» Work instructions:
If a line in the data below contains the word "target", copy it out.

» Data provided:

:::::

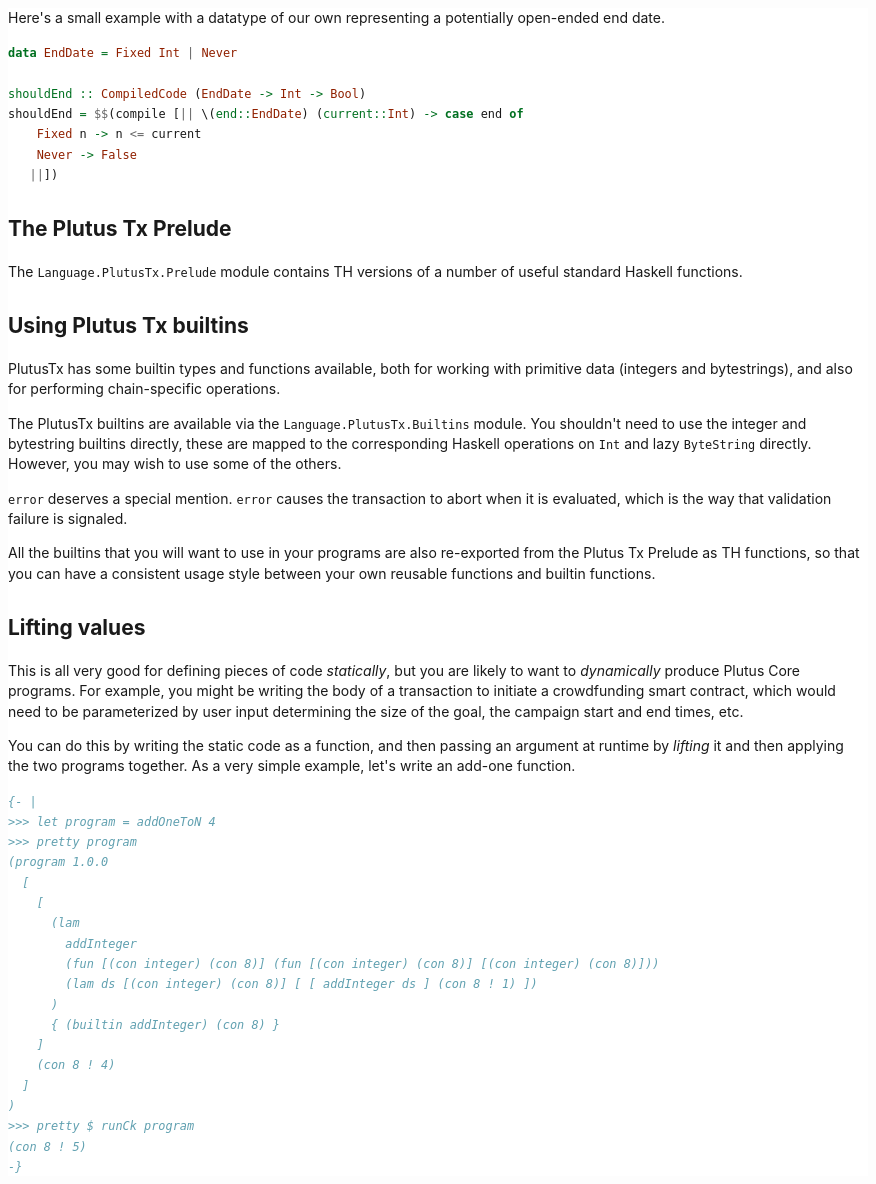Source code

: Here's a small example with a datatype of our own representing a potentially open-ended
end date.
```haskell
data EndDate = Fixed Int | Never

shouldEnd :: CompiledCode (EndDate -> Int -> Bool)
shouldEnd = $$(compile [|| \(end::EndDate) (current::Int) -> case end of
    Fixed n -> n <= current
    Never -> False
   ||])
```

## The Plutus Tx Prelude

The `Language.PlutusTx.Prelude` module contains TH versions of a number of
useful standard Haskell functions.

## Using Plutus Tx builtins

PlutusTx has some builtin types and functions available, both for working with primitive
data (integers and bytestrings), and also for performing chain-specific operations.

The PlutusTx builtins are available via the `Language.PlutusTx.Builtins` module. You
shouldn't need to use the integer and bytestring builtins directly, these are mapped
to the corresponding Haskell operations on `Int` and lazy `ByteString` directly. However,
you may wish to use some of the others.

`error` deserves a special mention. `error` causes the transaction to abort when it is
evaluated, which is the way that validation failure is signaled.

All the builtins that you will want to use in your programs are also re-exported from
the Plutus Tx Prelude as TH functions, so that you can have a
consistent usage style between your own reusable functions and builtin functions.

## Lifting values

This is all very good for defining pieces of code *statically*, but you are
likely to want to *dynamically* produce Plutus Core programs. For example, you
might be writing the body of a transaction to initiate a crowdfunding smart contract,
which would need to be parameterized by user input determining the size of the goal,
the campaign start and end times, etc.

You can do this by writing the static code as a function, and then passing an
argument at runtime by *lifting* it and then applying the two programs together. As a
very simple example, let's write an add-one function.

```haskell
{- |
>>> let program = addOneToN 4
>>> pretty program
(program 1.0.0
  [
    [
      (lam
        addInteger
        (fun [(con integer) (con 8)] (fun [(con integer) (con 8)] [(con integer) (con 8)]))
        (lam ds [(con integer) (con 8)] [ [ addInteger ds ] (con 8 ! 1) ])
      )
      { (builtin addInteger) (con 8) }
    ]
    (con 8 ! 4)
  ]
)
>>> pretty $ runCk program
(con 8 ! 5)
-}
```
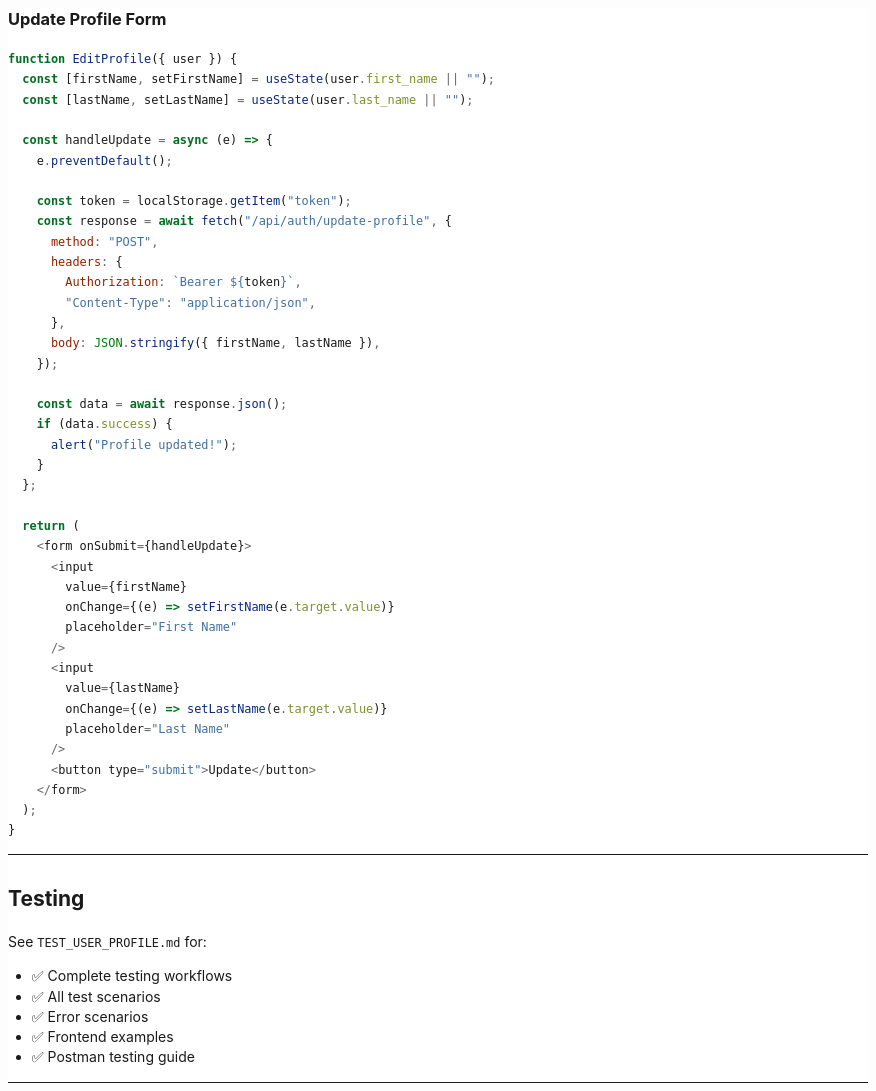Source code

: 
### Update Profile Form

```javascript
function EditProfile({ user }) {
  const [firstName, setFirstName] = useState(user.first_name || "");
  const [lastName, setLastName] = useState(user.last_name || "");

  const handleUpdate = async (e) => {
    e.preventDefault();

    const token = localStorage.getItem("token");
    const response = await fetch("/api/auth/update-profile", {
      method: "POST",
      headers: {
        Authorization: `Bearer ${token}`,
        "Content-Type": "application/json",
      },
      body: JSON.stringify({ firstName, lastName }),
    });

    const data = await response.json();
    if (data.success) {
      alert("Profile updated!");
    }
  };

  return (
    <form onSubmit={handleUpdate}>
      <input
        value={firstName}
        onChange={(e) => setFirstName(e.target.value)}
        placeholder="First Name"
      />
      <input
        value={lastName}
        onChange={(e) => setLastName(e.target.value)}
        placeholder="Last Name"
      />
      <button type="submit">Update</button>
    </form>
  );
}
```

---

## Testing

See `TEST_USER_PROFILE.md` for:

- ✅ Complete testing workflows
- ✅ All test scenarios
- ✅ Error scenarios
- ✅ Frontend examples
- ✅ Postman testing guide

---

:::::

» Result of this exercise:
        onChange={(e) => setFirstName(e.target.value)}
        onChange={(e) => setLastName(e.target.value)}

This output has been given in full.